Knowledge Graph

John Steinbeck

1902 – 1968 · American
#literature#fiction#american-thought#labor#depression-era#environmentalism

American novelist, Nobel laureate (1962), and — alongside Dos Passos and Richard Wright — the central literary chronicler of Depression-era American working life. Steinbeck grew up in the Salinas Valley of central California and spent his career returning to the agricultural migrant labor, the Dust Bowl refugees, the cannery workers, and the drifters of his native state. Of Mice and Men (1937) and The Grapes of Wrath (1939) together made him, by the end of the 1930s, the American novelist most identified with the dignity of the rural poor.

The Grapes of Wrath — the journey of the Joad family from foreclosed Oklahoma to the labor camps of California — is his central achievement: a long novel written out of Steinbeck's own reporting on the migrant camps, structured around the slow political awakening of a displaced family, and organized by the theological conviction (voiced by the ex-preacher Casy) that "maybe all men got one big soul ever'body's a part of." The book was attacked as communist propaganda, banned in parts of California, and burned in Oklahoma; it won the Pulitzer in 1940 and has remained continuously in print since. East of Eden (1952), the big late family-and-Genesis novel Steinbeck considered his main work, is more ambitious and more uneven; The Pearl (1947) and Cannery Row (1945) are the compressed late-career masterpieces.

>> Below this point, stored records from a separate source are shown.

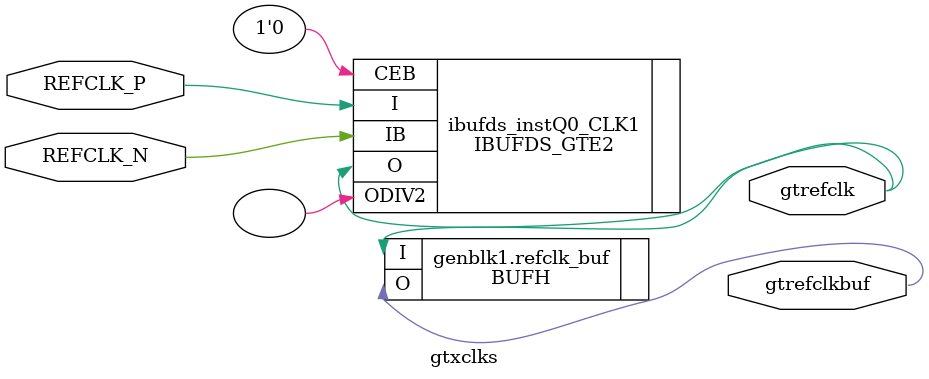
<source format=v>
module gtxclks(
input REFCLK_P
,input REFCLK_N
,output gtrefclk
,output gtrefclkbuf
);

`ifndef SIMULATE
IBUFDS_GTE2 ibufds_instQ0_CLK1(.O(gtrefclk),.ODIV2(),.CEB(1'b0),.I(REFCLK_P),.IB(REFCLK_N));
// Instantiate a MMCM module to divide the reference clock. Uses internal feedback
// for improved jitter performance, and to avoid consuming an additional BUFG
`else
assign gtrefclk = REFCLK_P;
`endif

parameter   USE_BUFG = 0; // set to 1 if you want to use BUFG for cpll railing logic
//  wire    refclk;
generate
 if(USE_BUFG == 1)
 begin
  BUFG refclk_buf(.O   (gtrefclkbuf),   .I   (gtrefclk));
 end

 else
 begin
  BUFH refclk_buf (.O   (gtrefclkbuf),   .I   (gtrefclk));
 end
endgenerate
endmodule

</source>
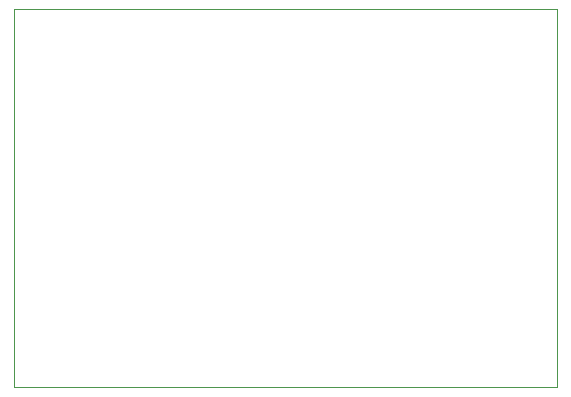
<source format=gbr>
%TF.GenerationSoftware,KiCad,Pcbnew,9.0.0*%
%TF.CreationDate,2025-06-16T13:17:37+03:00*%
%TF.ProjectId,fablab,6661626c-6162-42e6-9b69-6361645f7063,rev?*%
%TF.SameCoordinates,Original*%
%TF.FileFunction,Profile,NP*%
%FSLAX46Y46*%
G04 Gerber Fmt 4.6, Leading zero omitted, Abs format (unit mm)*
G04 Created by KiCad (PCBNEW 9.0.0) date 2025-06-16 13:17:37*
%MOMM*%
%LPD*%
G01*
G04 APERTURE LIST*
%TA.AperFunction,Profile*%
%ADD10C,0.050000*%
%TD*%
G04 APERTURE END LIST*
D10*
X122500000Y-20500000D02*
X168500000Y-20500000D01*
X168500000Y-52500000D01*
X122500000Y-52500000D01*
X122500000Y-20500000D01*
M02*

</source>
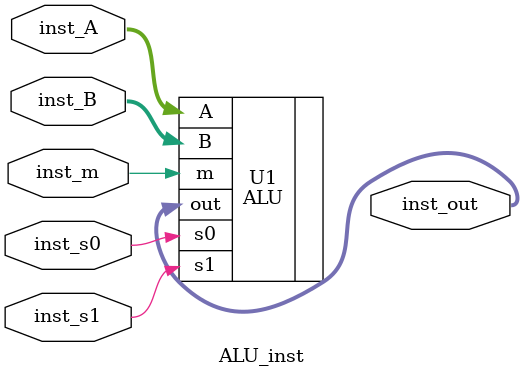
<source format=v>
module ALU_inst (inst_m, inst_s1, inst_s0, inst_A, inst_B, inst_out);
    input inst_m, inst_s1, inst_s0;
    input [3:0] inst_A, inst_B;
    output [3:0] inst_out;
    // instantiation of ALU module
    ALU U1 (.m(inst_m), .s1(inst_s1), .s0(inst_s0), .A(inst_A), .B(inst_B), .out(inst_out));
endmodule
</source>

The nonfiction matters too. The Log from the Sea of Cortez (1951), written with the marine biologist Ed Ricketts, is a sustained philosophical essay on ecological thinking disguised as a trip journal. Travels with Charley (1962), the late book about driving around America with his poodle, remains one of the best American road books. Steinbeck is sometimes condescended to by literary critics who find him sentimental and programmatic; the books have survived the criticism, and readers who care about whose American lives the American novel takes seriously keep returning to him.